The landscape is changing though and as more manufacturers are re-shoring (returning to Britain), there is increasing optimism for the growth of a new batch of British manufacturers. With that comes the potential to create new regional hubs centred around emerging industries. Rather than access to resources, these emerging manufacturers will be based around access to skilled labour, available land and access to shipping routes. Experts hope such regions will be reminiscent of Silicon Valley in California where expansion into engineering by universities such as Stanford encouraged graduates including Hewlett and Packard to start new companies.

The Silicon Valley model is certainly not easy to replicate, but largely unpopulated agricultural areas in Britain which are combined with strong surrounding educational infrastructure can provide an ideal opportunity for start-up companies on the eve of a new industrial revolution in Britain. While London certainly provides the cultural boost which Silicon Valley enjoyed due to being located next to San Francisco, the cost of setting up there is significantly higher than in other parts of the country. Glancing over university league tables reveals Cambridge, Bristol and Bath as leaders in engineering education which could provide a great basis for areas such as Somerset and East Anglia to be potential hubs for technology start-ups.

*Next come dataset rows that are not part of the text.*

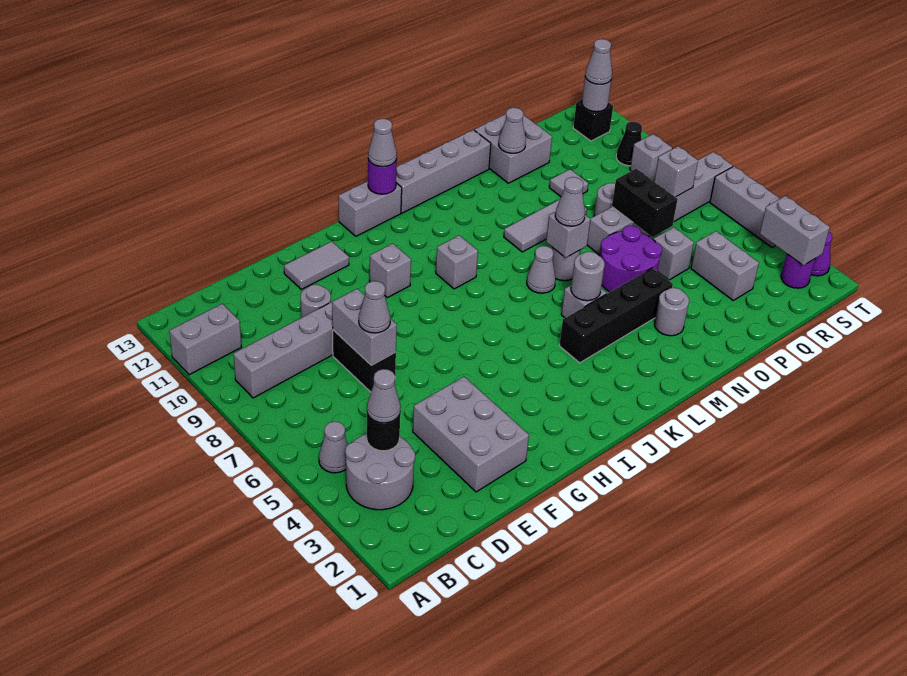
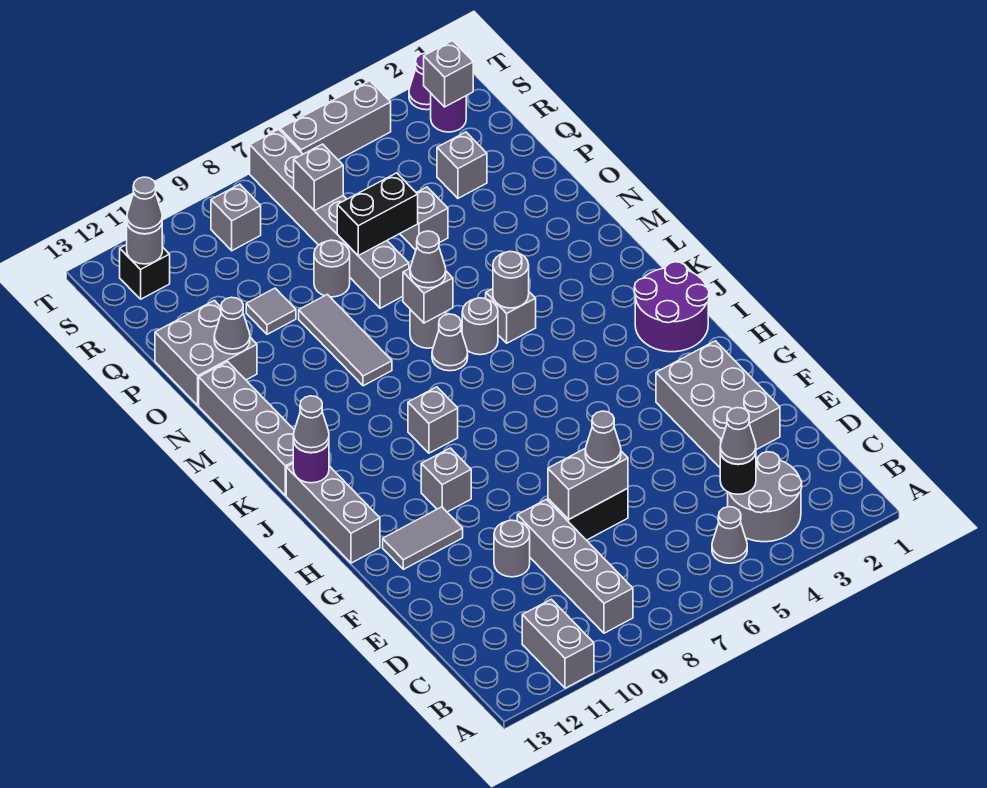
grey 2x3 brick [413,377,529,492] -> grey 2x3 brick turned to [656,341,780,467]
grey 1x2 tile [284,241,349,289] -> grey 1x2 tile turned to [383,507,463,569]
grey 1x2 brick [339,181,402,236] -> grey 1x3 brick [286,464,380,563]
black 1x4 brick [559,268,673,363] -> none
grey 1x1 round brick [655,288,689,336] -> grey 1x1 round brick moved to [462,298,498,355]
purple 2x2 round brick [600,226,662,292] -> purple 2x2 round brick moved to [634,262,709,352]
grey 1x2 brick [691,231,759,300] -> grey 1x1 brick [437,132,487,198]
grey 1x2 brick [760,196,830,265] -> grey 1x1 brick [424,41,473,107]
black 1x1 cone [616,122,642,166] -> none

While this theory is entirely hypothetical, it is clear that for British manufacturing to succeed in the future, it needs to play to its strengths as a world leader in education and innovation and also provide the suitable base for start-ups to nourish and grow. Universities in Britain have already begun to see success by establishing links with local industries in order to attract talent to their region which is beginning to see an increasing number of fresh British manufacturers begin to flourish.